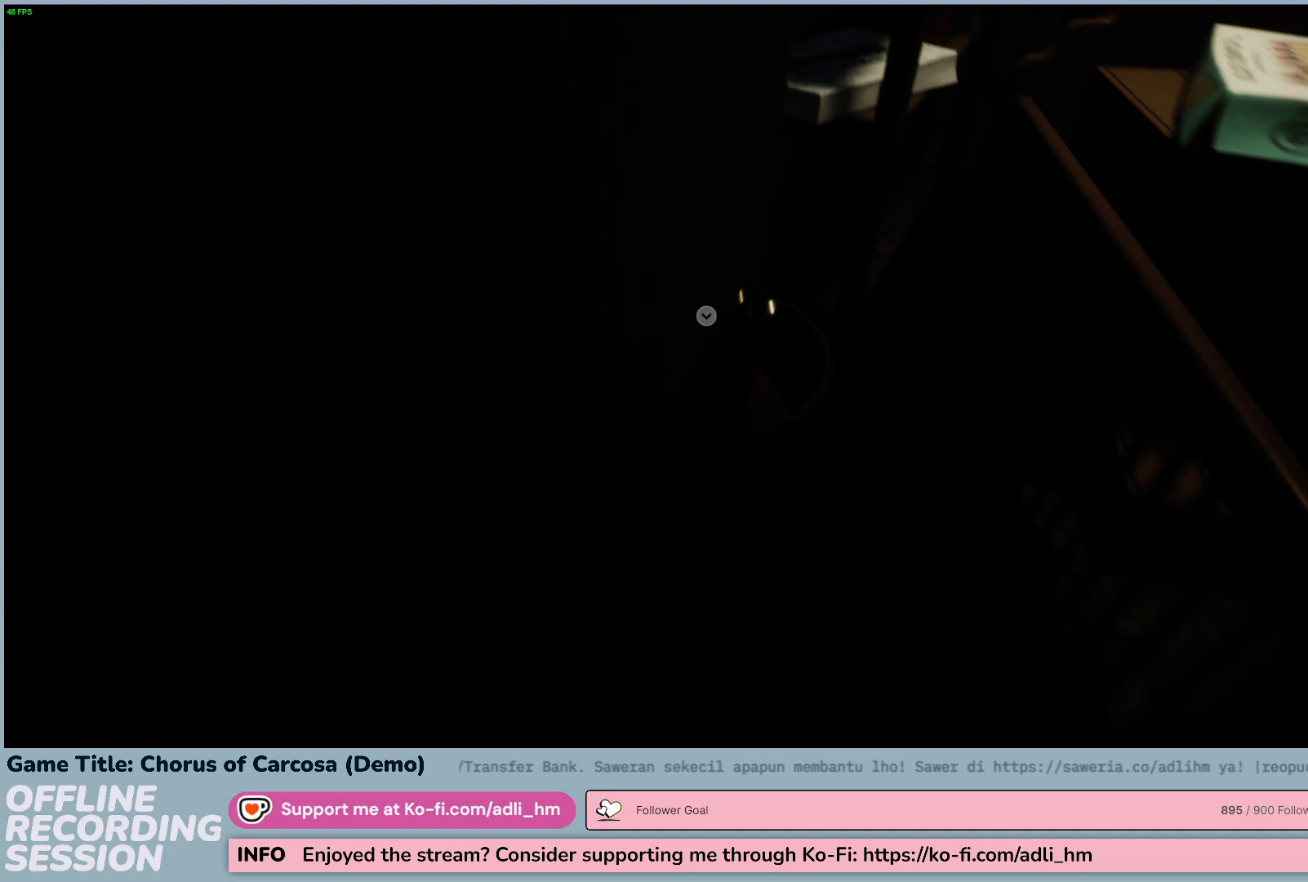
{"keys": ["a"], "events": [[367, "s", "up"], [417, "a", "up"], [483, "a", "down"]]}
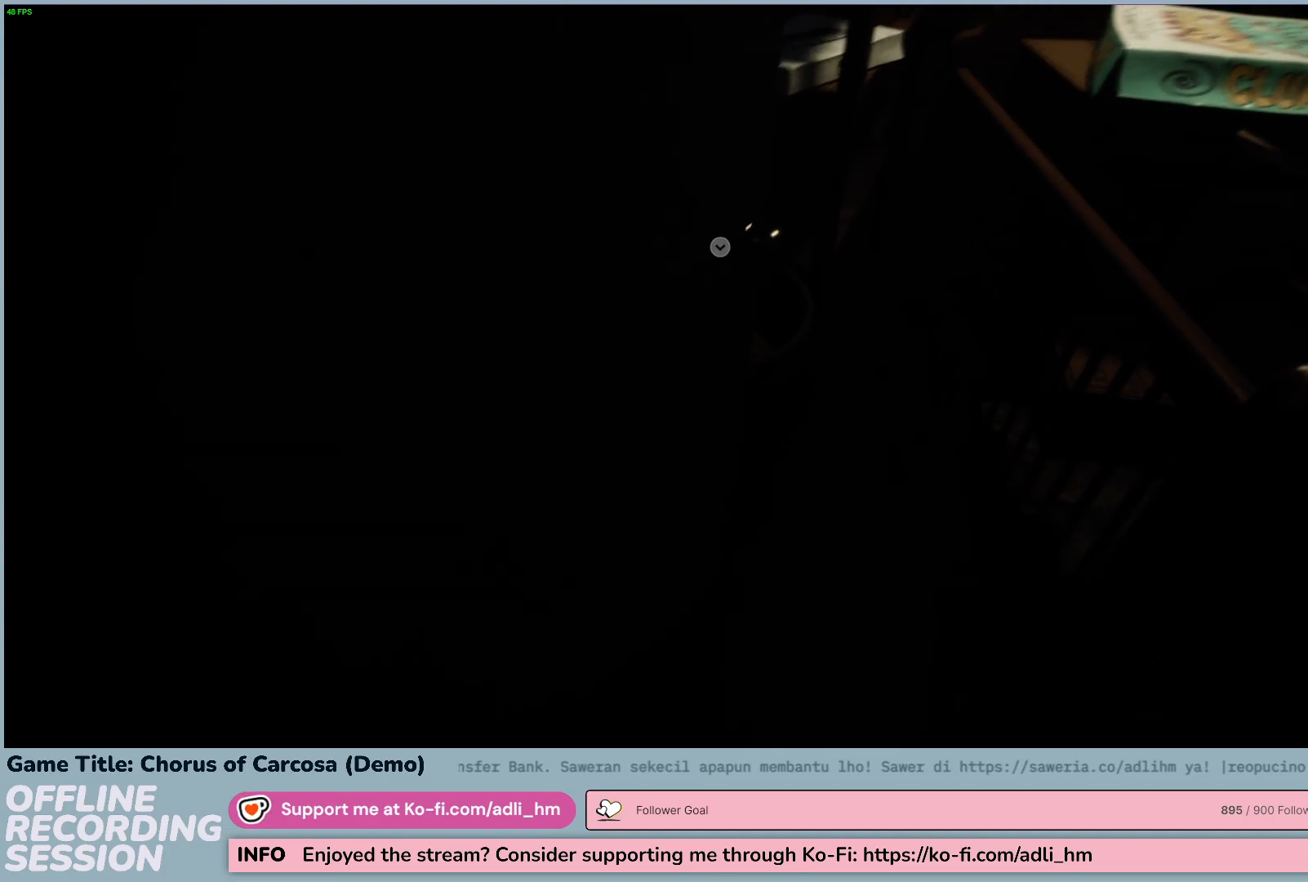
{"keys": ["a", "w"], "events": [[217, "w", "down"]]}
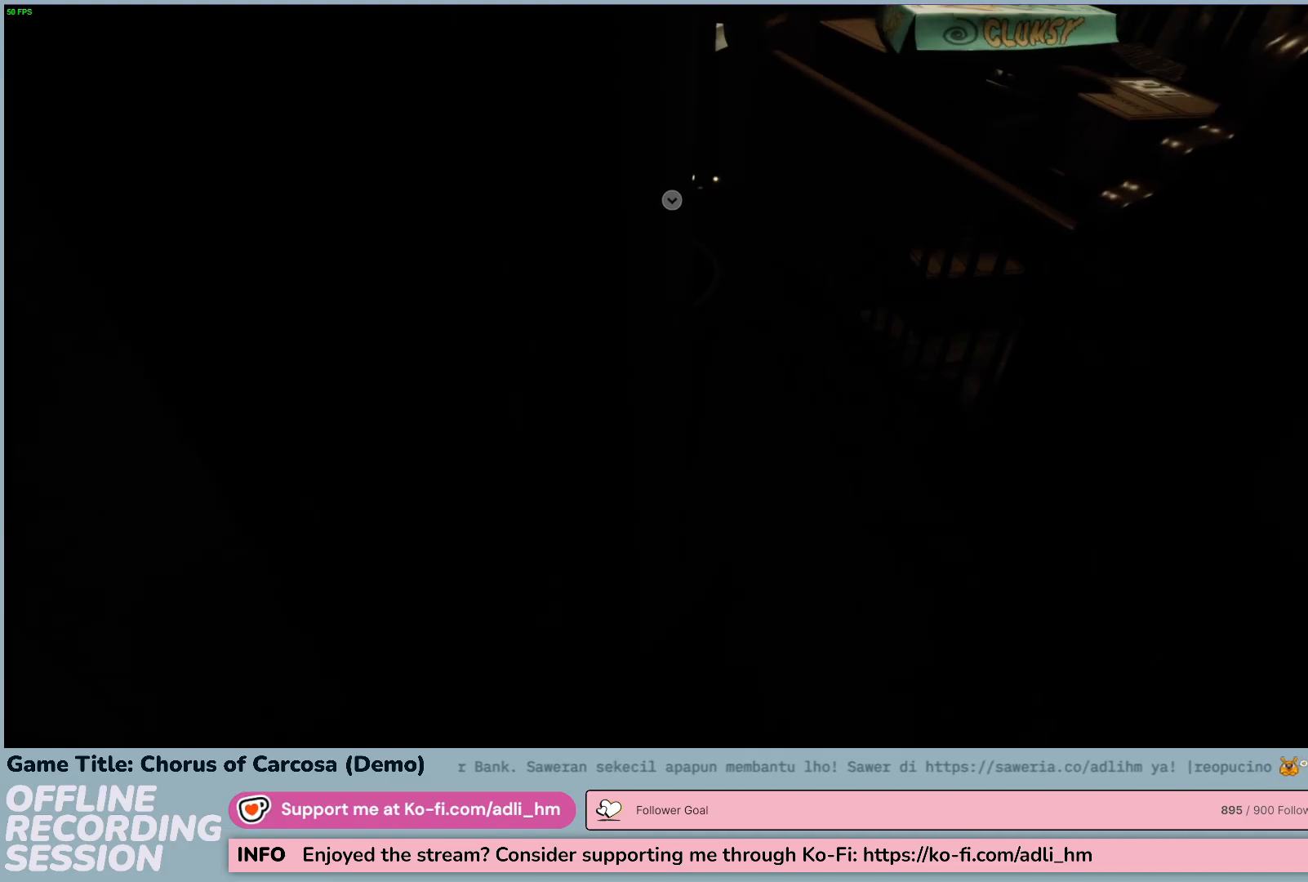
{"keys": ["w"], "events": [[167, "a", "up"]]}
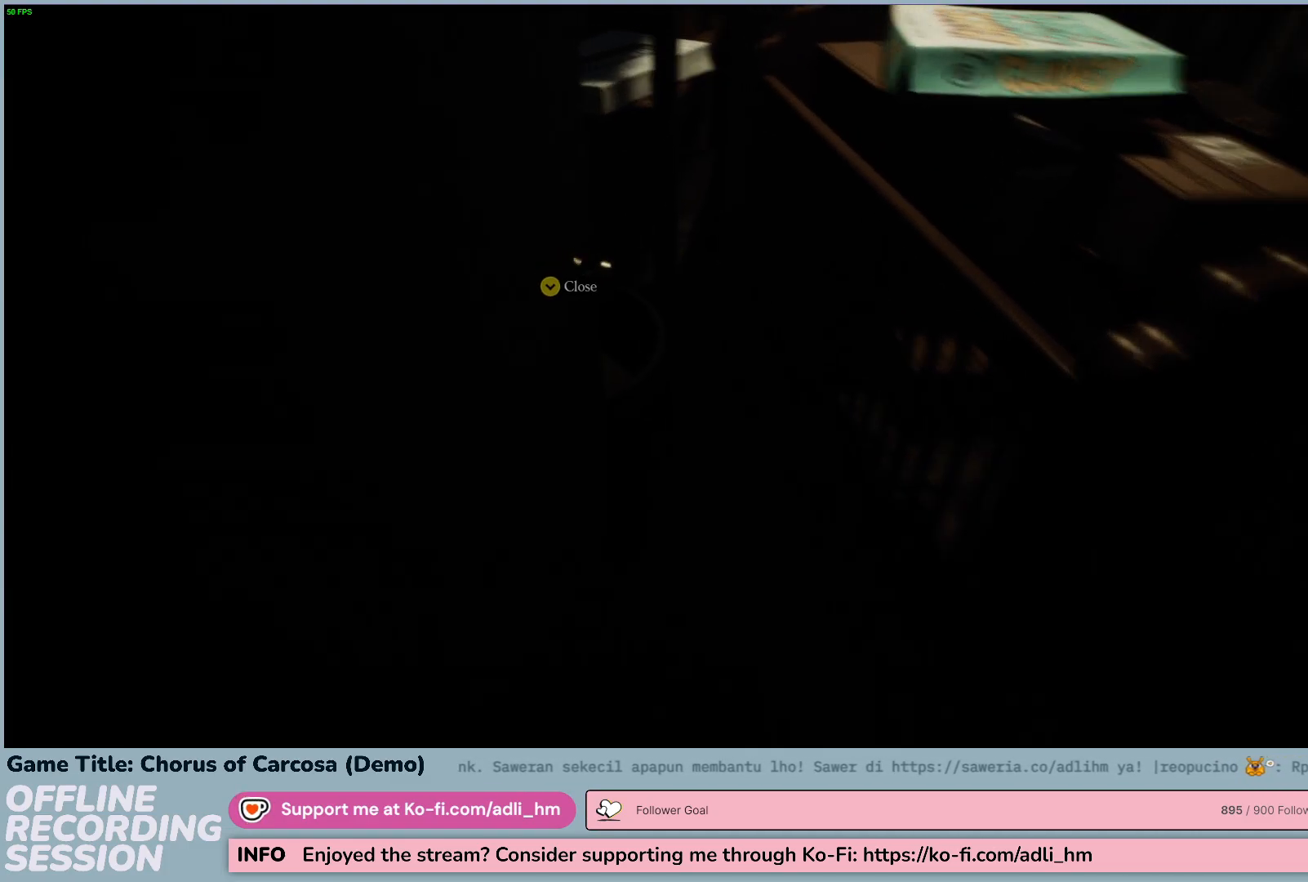
{"keys": [], "events": [[300, "w", "up"]]}
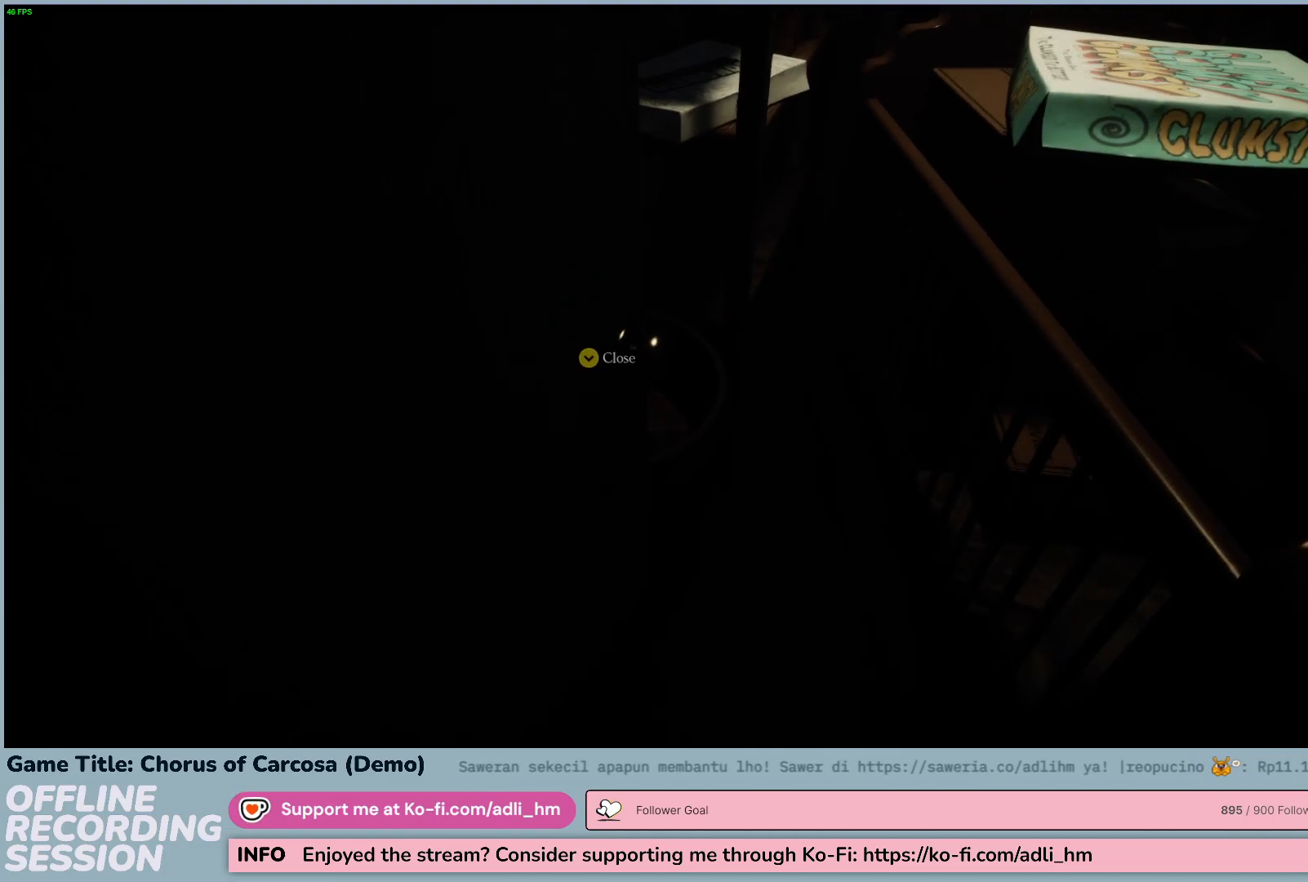
{"keys": [], "events": []}
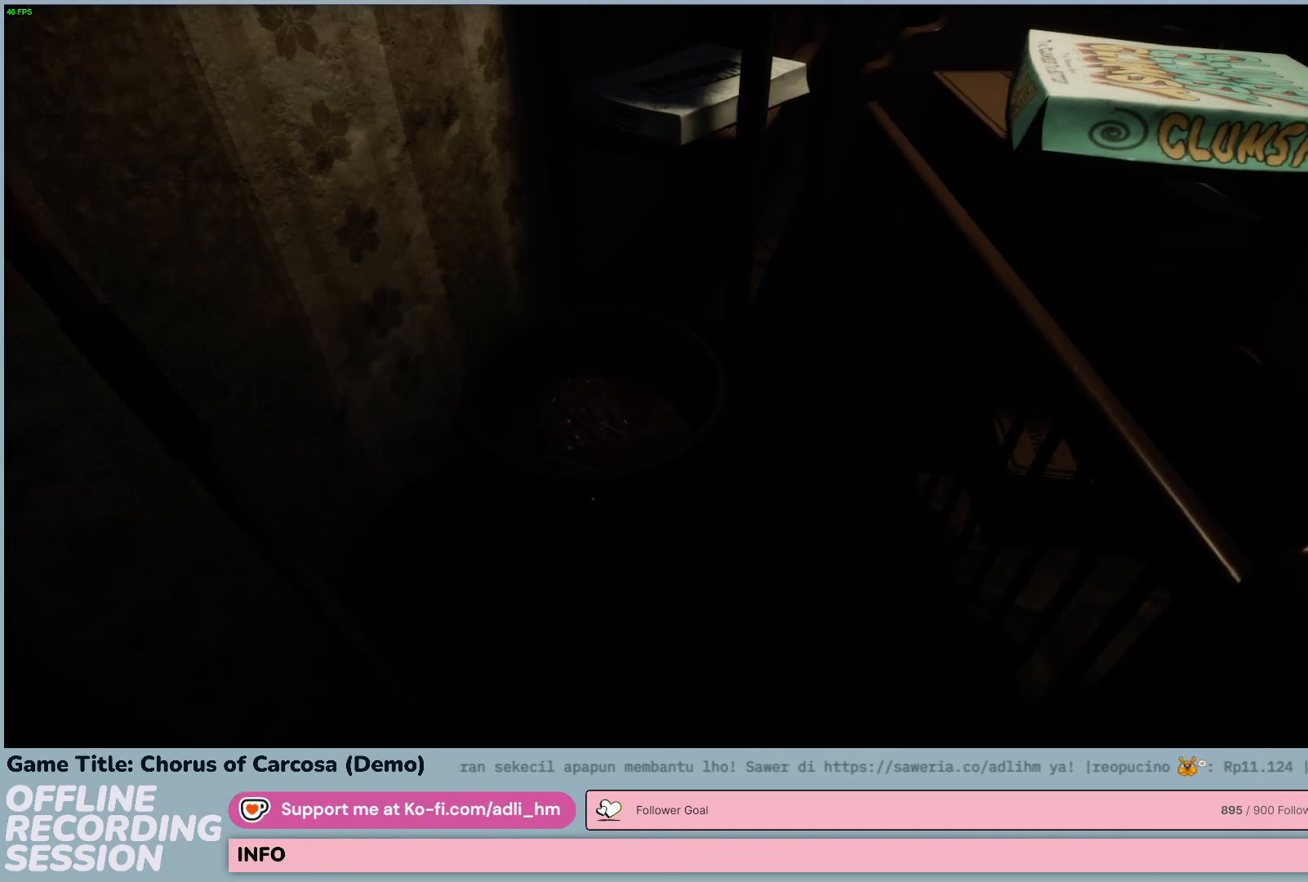
{"keys": ["s"], "events": [[133, "s", "down"]]}
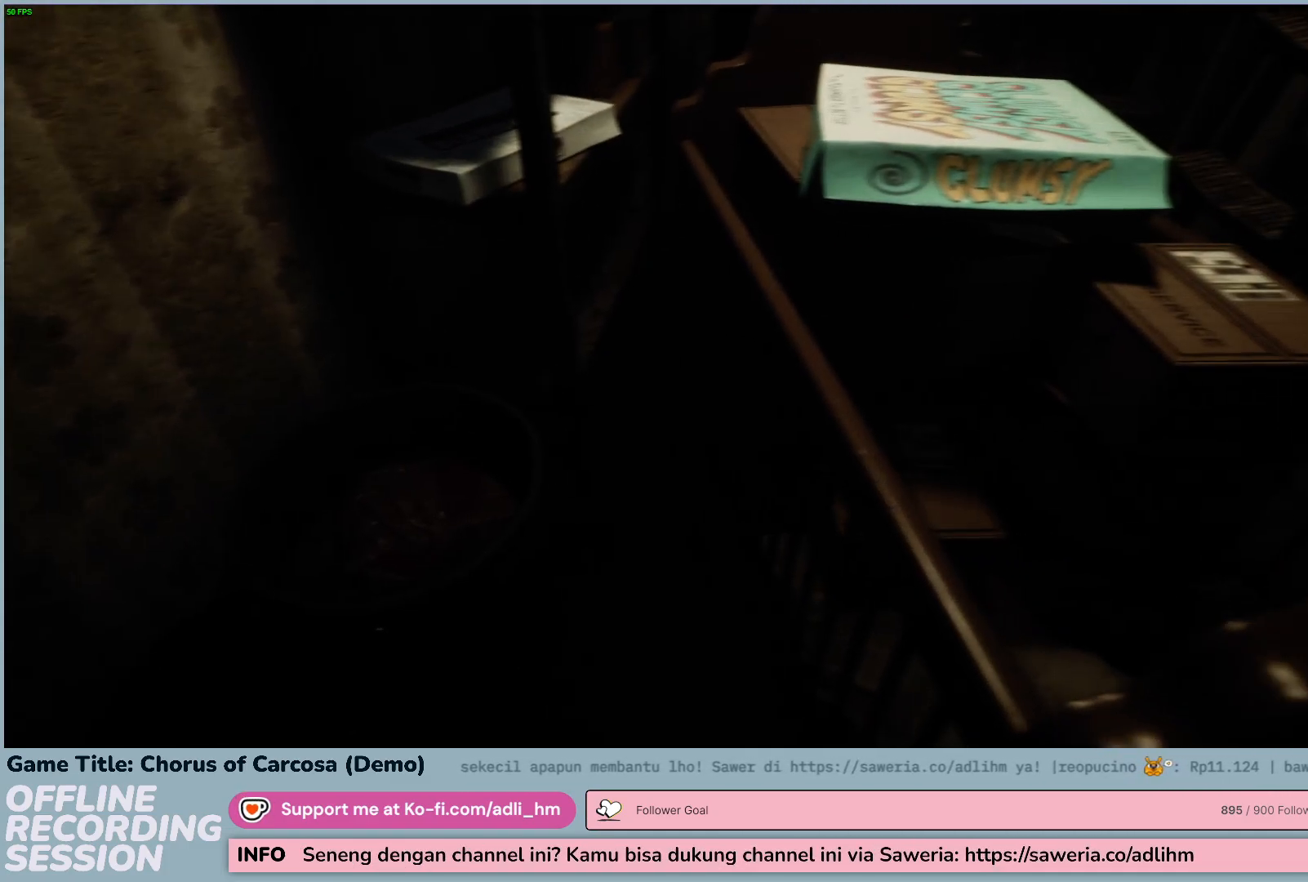
{"keys": ["s"], "events": []}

- [How to complete this task]:
Print out all the material word for word but exclude any images.

- [Task solution]:
{"keys": ["a"], "events": [[367, "s", "up"], [417, "a", "up"], [483, "a", "down"]]}
{"keys": ["a", "w"], "events": [[217, "w", "down"]]}
{"keys": ["w"], "events": [[167, "a", "up"]]}
{"keys": [], "events": [[300, "w", "up"]]}
{"keys": [], "events": []}
{"keys": ["s"], "events": [[133, "s", "down"]]}
{"keys": ["s"], "events": []}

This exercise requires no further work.